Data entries
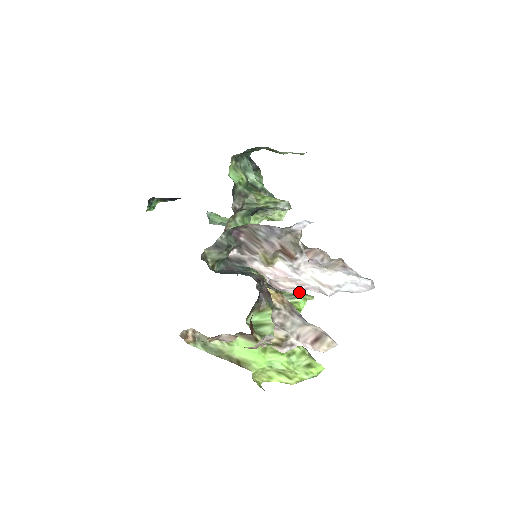
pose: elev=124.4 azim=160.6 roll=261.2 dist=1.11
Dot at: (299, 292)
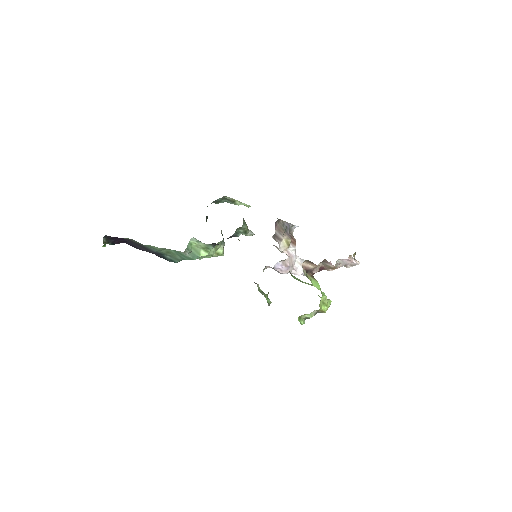
Dot at: occluded
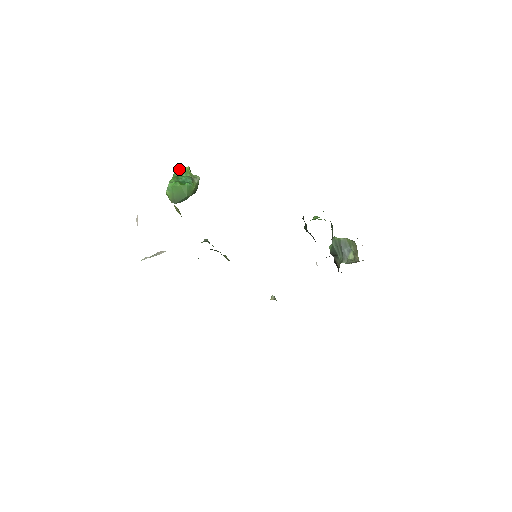
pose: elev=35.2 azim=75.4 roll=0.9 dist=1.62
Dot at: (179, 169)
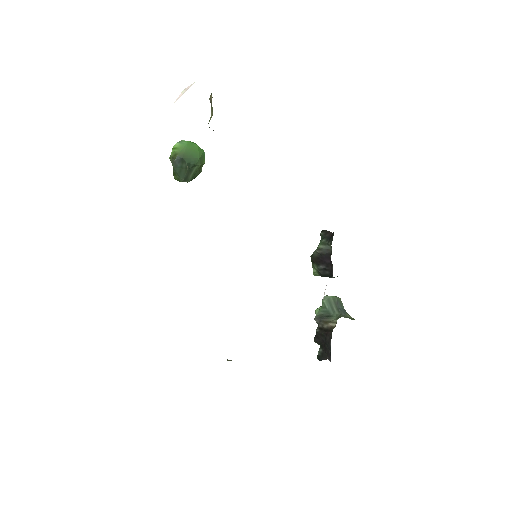
Dot at: occluded
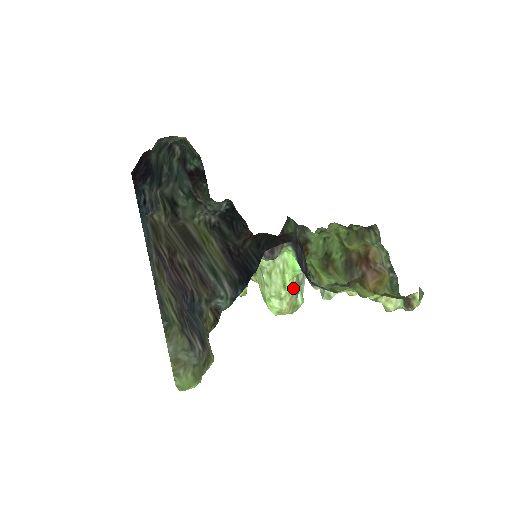
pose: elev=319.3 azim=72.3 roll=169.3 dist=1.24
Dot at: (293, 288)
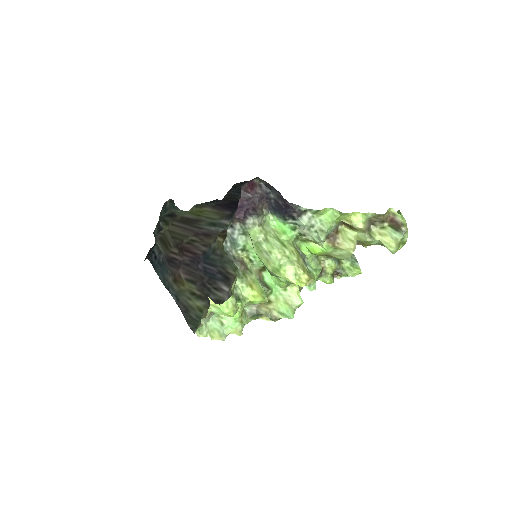
Dot at: (294, 249)
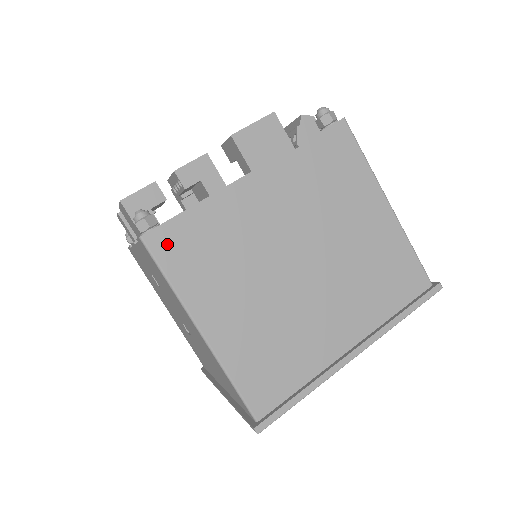
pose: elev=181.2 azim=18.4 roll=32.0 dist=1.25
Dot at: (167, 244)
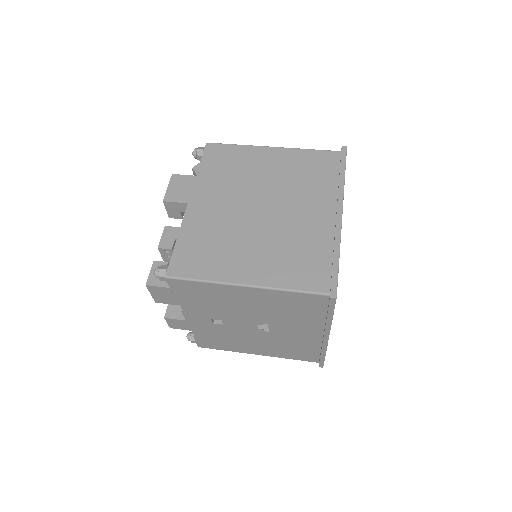
Dot at: (182, 267)
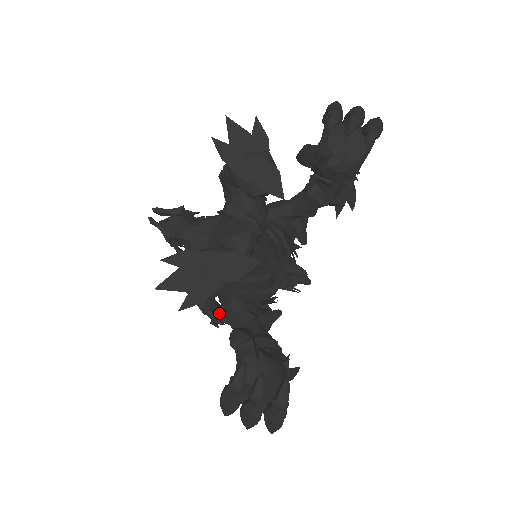
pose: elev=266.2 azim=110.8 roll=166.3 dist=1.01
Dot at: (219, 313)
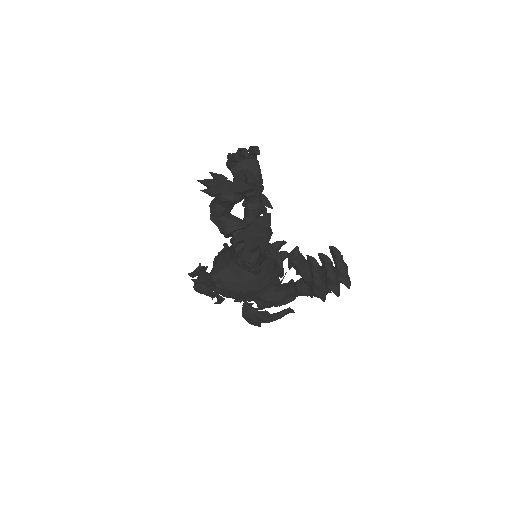
Dot at: occluded
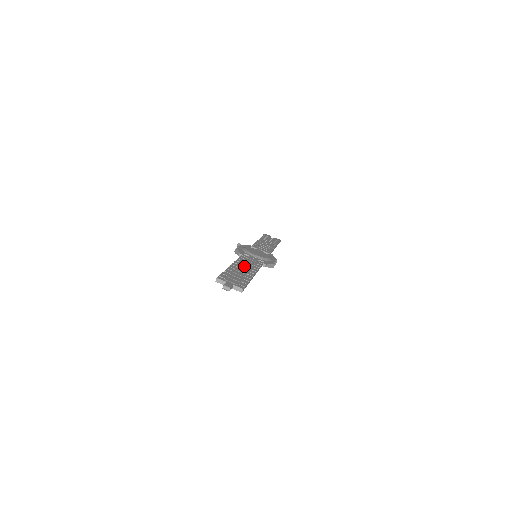
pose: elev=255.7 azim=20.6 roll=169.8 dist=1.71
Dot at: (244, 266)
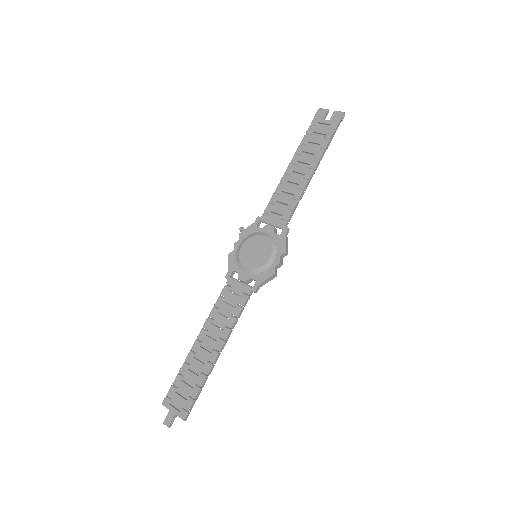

- **What the exercise asks**:
Return every line of the material above that contains the string "elev", matching case exactly.

- **Solution below**:
pose: elev=124.4 azim=160.6 roll=261.2 dist=1.11
pose: elev=35.2 azim=75.4 roll=0.9 dist=1.62
pose: elev=319.3 azim=72.3 roll=169.3 dist=1.24
pose: elev=181.2 azim=18.4 roll=32.0 dist=1.25
pose: elev=266.2 azim=110.8 roll=166.3 dist=1.01
pose: elev=255.7 azim=20.6 roll=169.8 dist=1.71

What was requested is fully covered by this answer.